“The Patrol” was written by
Ryan Flavelle, who joined the Canadian Forces reserves as a signaller in 2001
and in 2007 volunteered to go to Afghanistan. Since his service in Afghanistan, Flavelle has done graduate studies
at the Centre for Military and Strategic Studies at the University of Calgary.
His research into battle exhaustion during the Second World War took first
prize in the Journal of Military and Strategic Studies Awards for Excellence.
The publisher’s description
of the book is, “For seven months,
twenty-four-year-old Flavelle, a signaller attached to the Princess Patricia’s
Canadian Light Infantry, endured the extreme heat, the long hours and the
occasional absurdity of life as a Canadian soldier in this new war so far from
home. Flavelle spent much of his time at a Canadian Forward Operating Base (FOB), living among his fellow soldiers and
occasionally going outside the wire. For one seven-day period, Flavelle went
into Taliban country, always walking in the footsteps of the man ahead of him,
meeting Afghans and watching behind every mud wall for a sign of an enemy
combatant.
The Patrol is a gritty, boots-on-the-ground memoir of
a soldier’s experience in the Canadian Forces in the twenty-first century. This
book isn’t merely about the guns and the glory—it is about why we fight, why
men and women choose such a dangerous and demanding job and what their lives
are like when they find themselves back in our ordinary world.”
These pat descriptions of
Flavelle and his book do not begin to do justice to “The Patrol.” This is an
exceptional book. More then just an account of what it was like in Afghanistan for
an infantryman, it is a serious work of literature.
There are classic books which
come out of war. When trying to compare this book to other wartime classics
this reviewer was reminded of Stephen Crane’s ” Red Badge of Courage” and
Charles B. MacDonald’s ”Company Commander”. Like those books, “The Patrol” is
unsparing in its straightforward yet moving description of the reality of
combat for those in the infantry. In it's own way, like those important books, it also speaks for that, very small, part of a generation who went to war for us in Afghanistan.
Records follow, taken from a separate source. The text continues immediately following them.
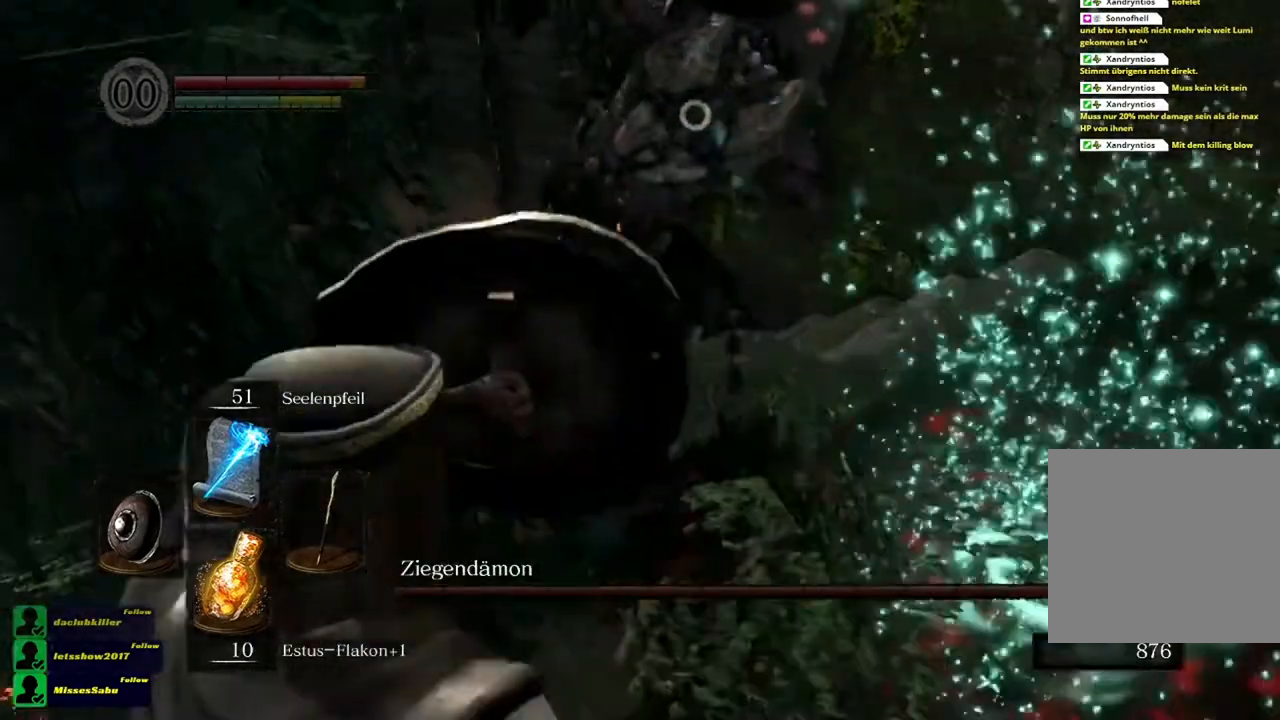
{"buttons": ["R1"], "left_stick": "down", "right_stick": "center", "events": [[450, "L1", "up"], [450, "R1", "down"]]}
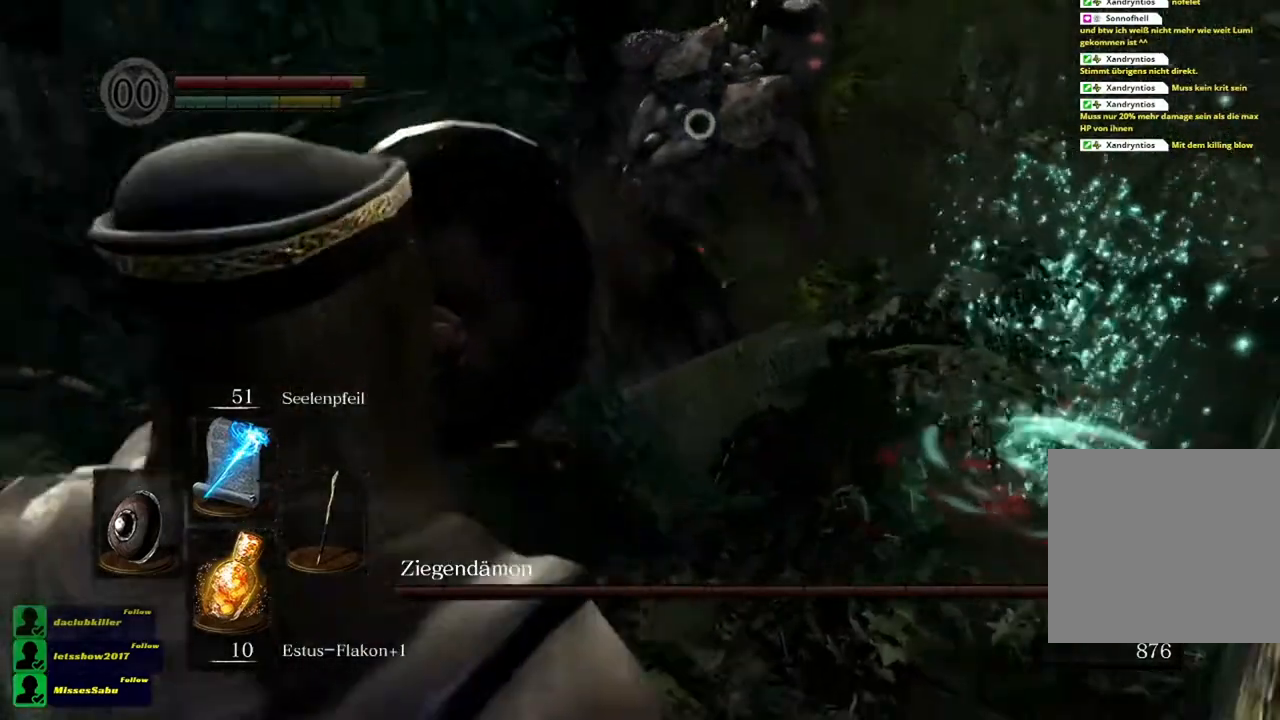
{"buttons": [], "left_stick": "center", "right_stick": "center", "events": [[50, "R1", "up"], [217, "left_stick", "center"]]}
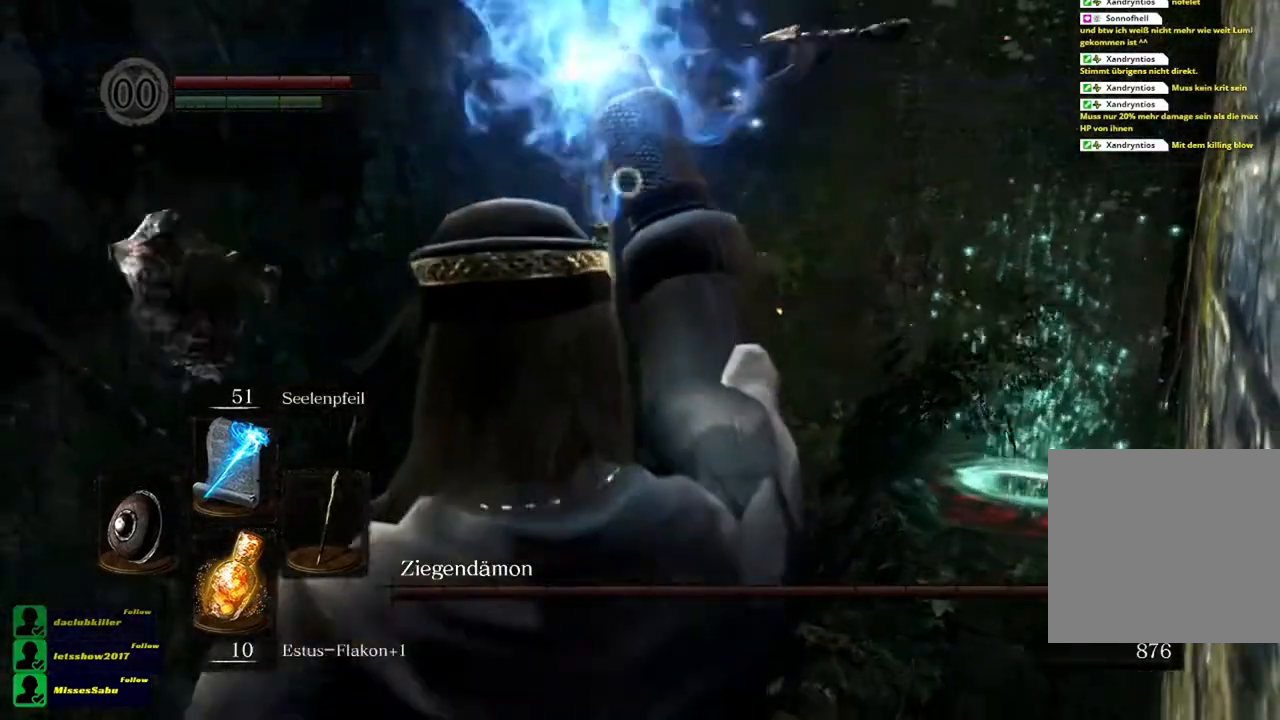
{"buttons": [], "left_stick": "center", "right_stick": "center", "events": []}
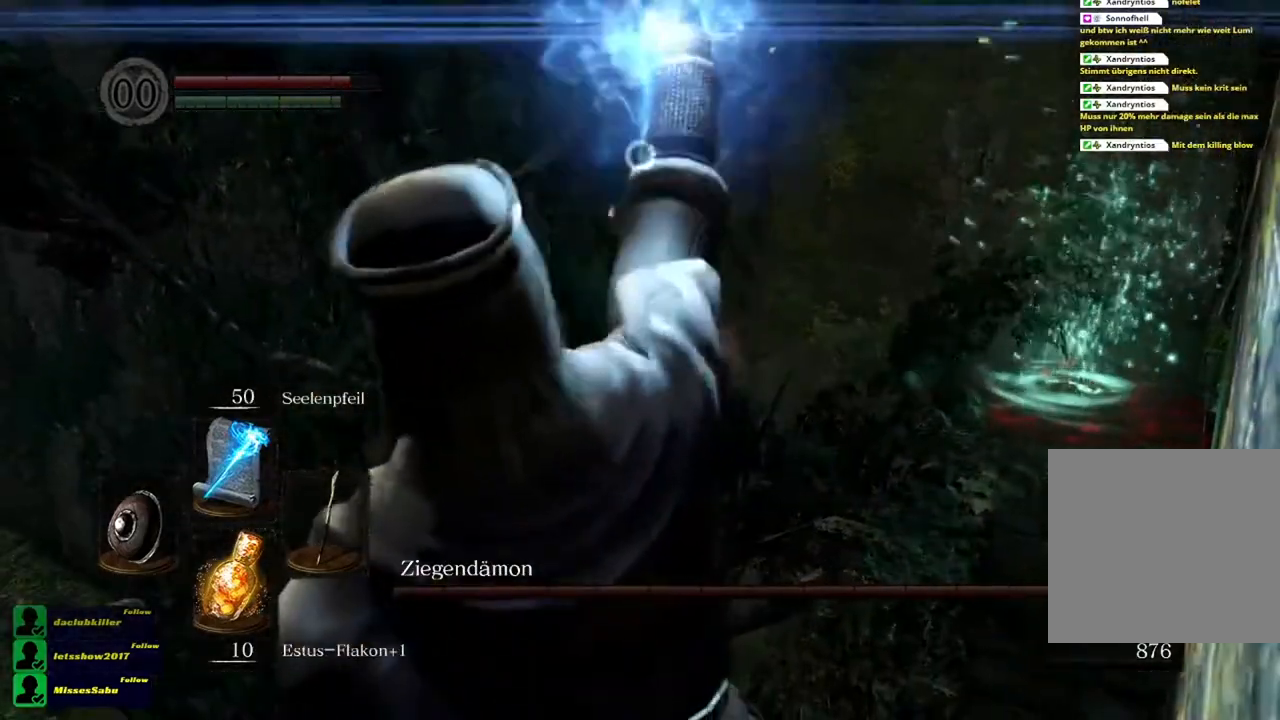
{"buttons": [], "left_stick": "center", "right_stick": "center", "events": []}
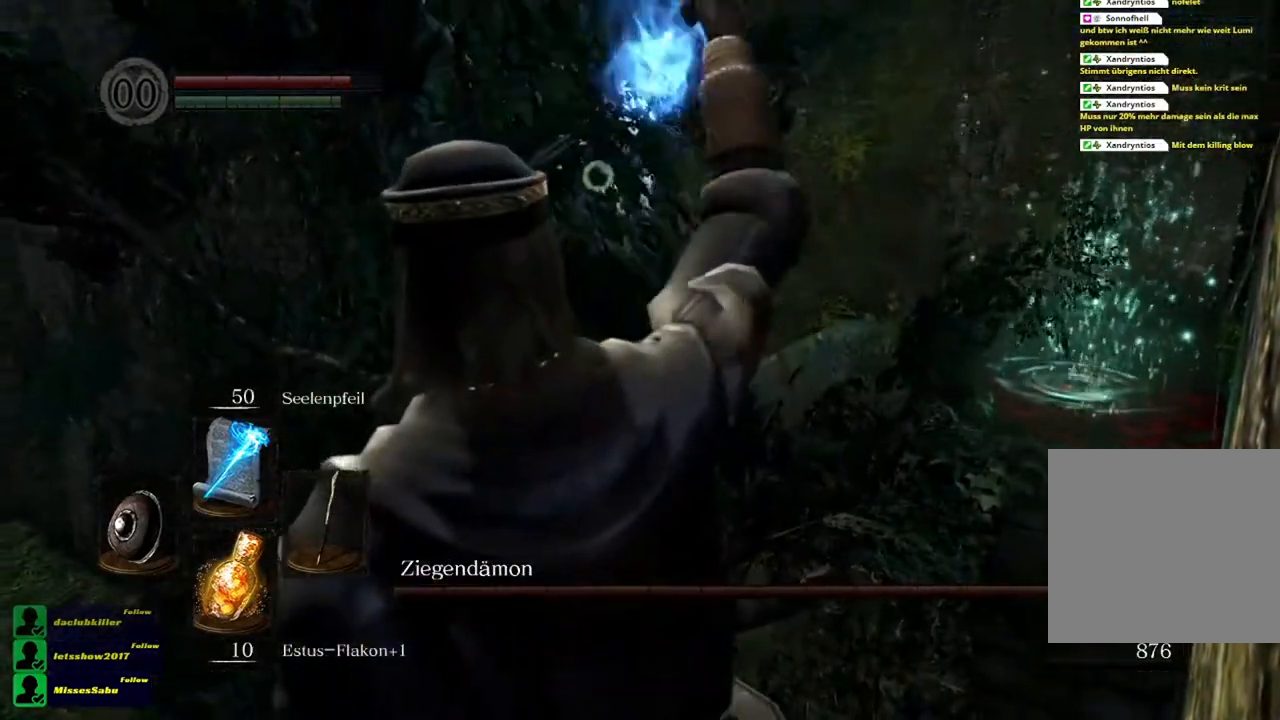
{"buttons": [], "left_stick": "center", "right_stick": "center", "events": [[50, "R1", "down"], [150, "R1", "up"], [217, "R1", "down"], [350, "R1", "up"]]}
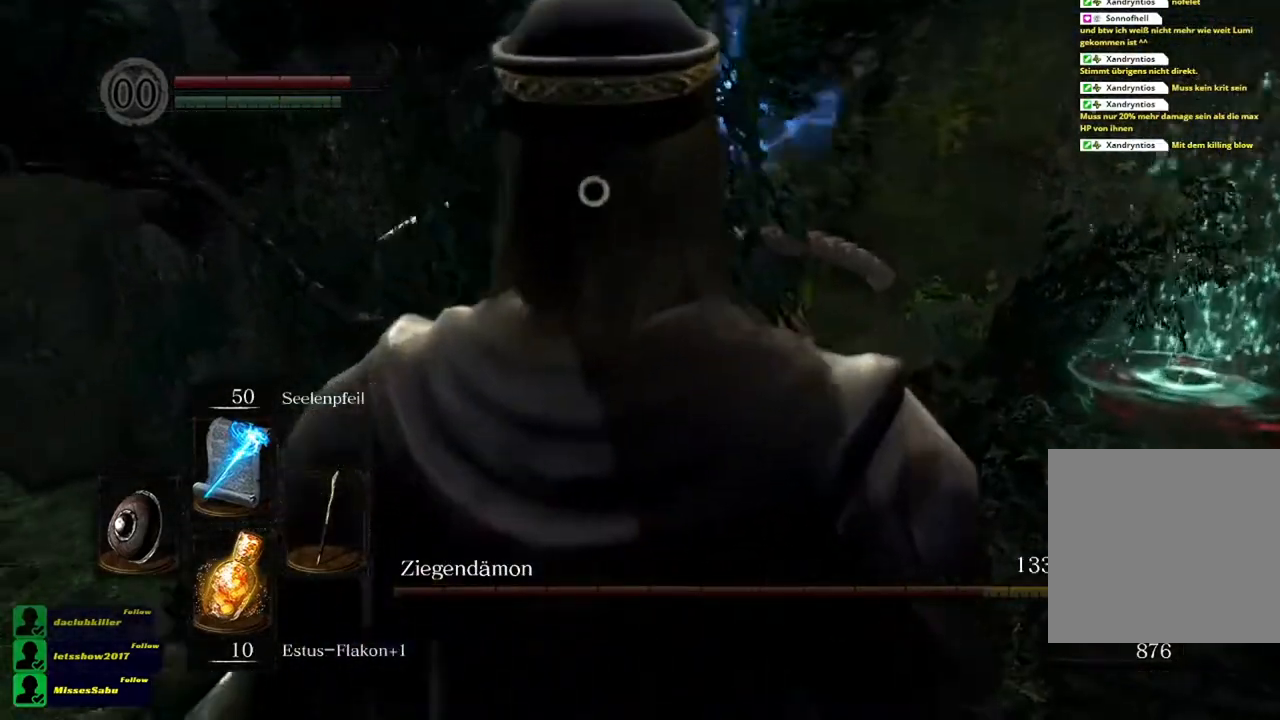
{"buttons": [], "left_stick": "center", "right_stick": "center", "events": []}
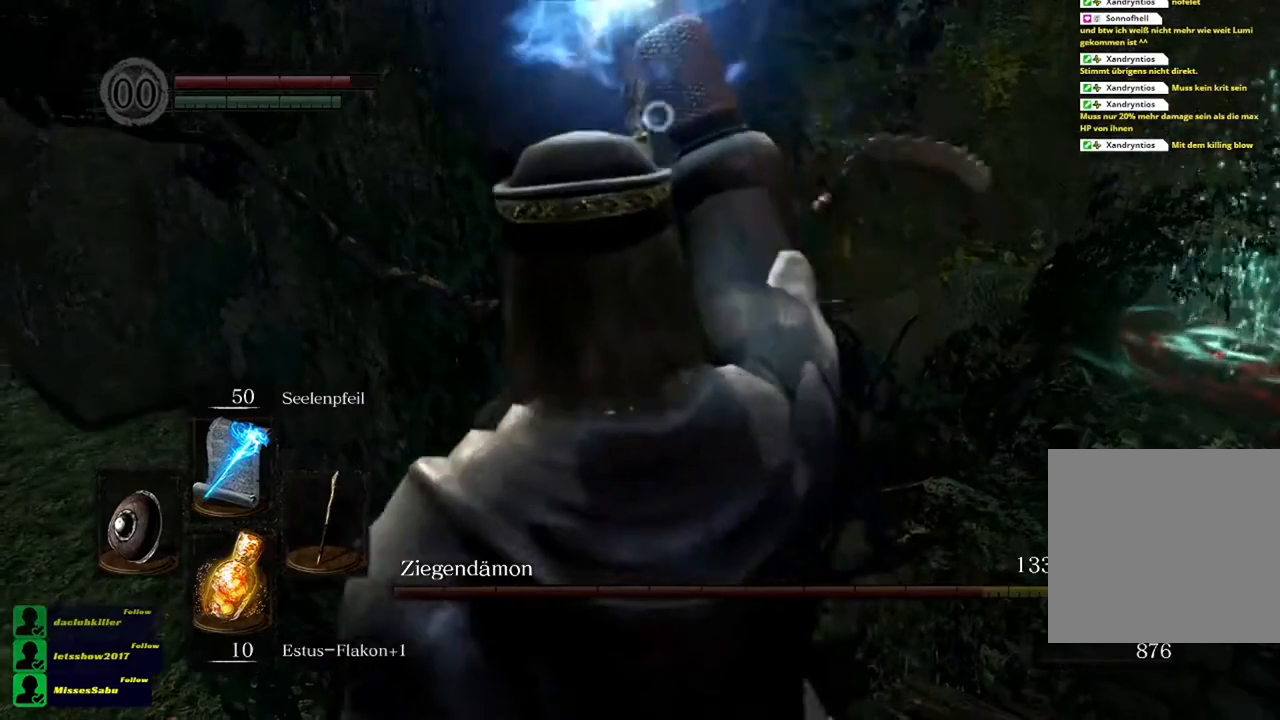
{"buttons": [], "left_stick": "center", "right_stick": "center", "events": []}
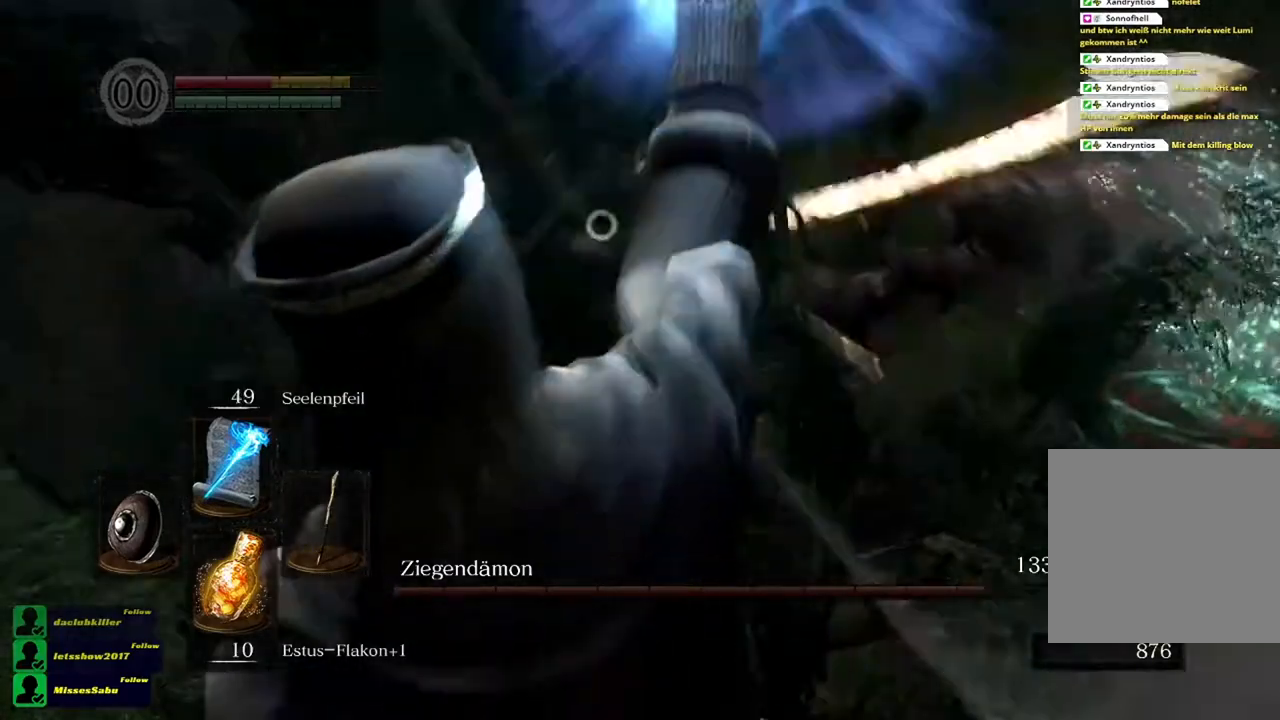
{"buttons": [], "left_stick": "center", "right_stick": "center", "events": []}
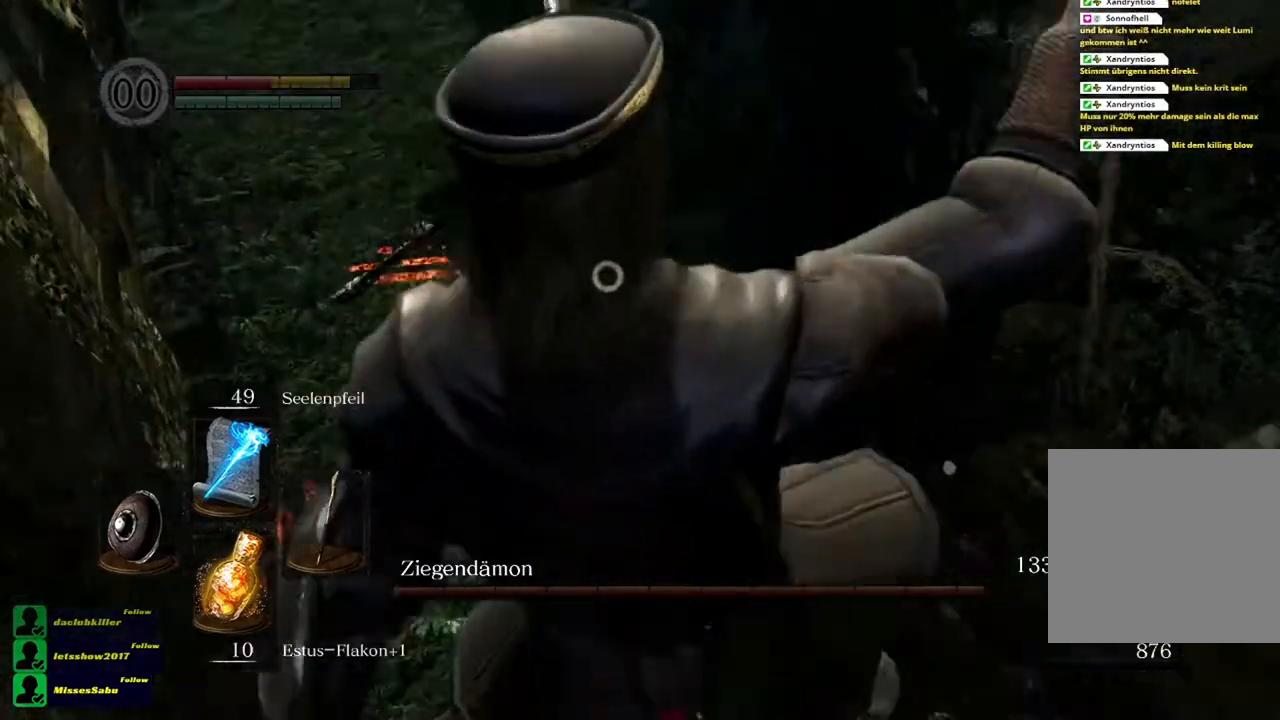
{"buttons": [], "left_stick": "center", "right_stick": "right", "events": [[417, "right_stick", "right"]]}
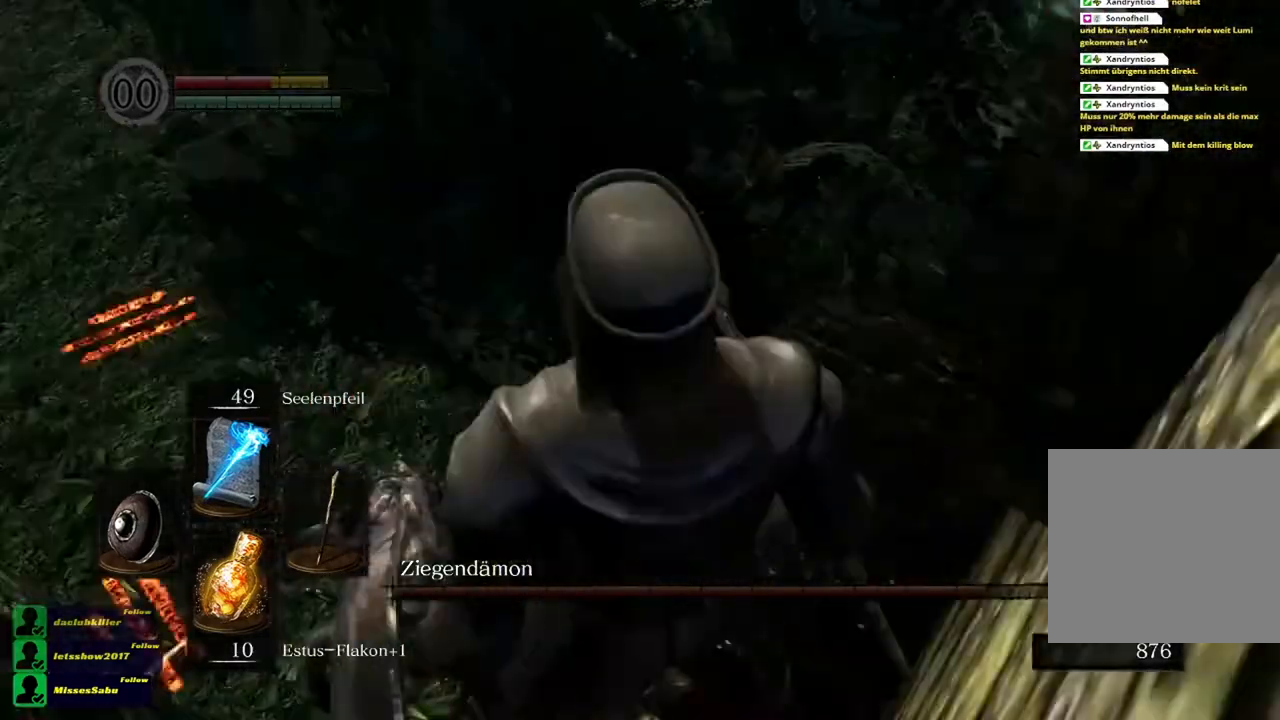
{"buttons": [], "left_stick": "center", "right_stick": "center", "events": [[84, "right_stick", "center"], [350, "R1", "down"], [451, "R1", "up"]]}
To quote from the book: "Nothing can prepare a person for the
reality of bloody, concussive warfare. . . . Those who like war are aptly named
warriors. Some, like me, are fated never to be warriors, as we are more afraid
of war than fascinated by it. But I have the consolation that I have walked
with warriors and know what kind of men and women they are. I will never be a
warrior, but I have known war."
This is a book that deserves
to be read and recognized, not just for it’s contribution for our understanding
of what motivates Canadian soldiers and what their experience of war is, but
because it is a thoughtful, surprisingly sensitive, book that somehow makes it
possible for us to identify with those who stand on guard for all of us.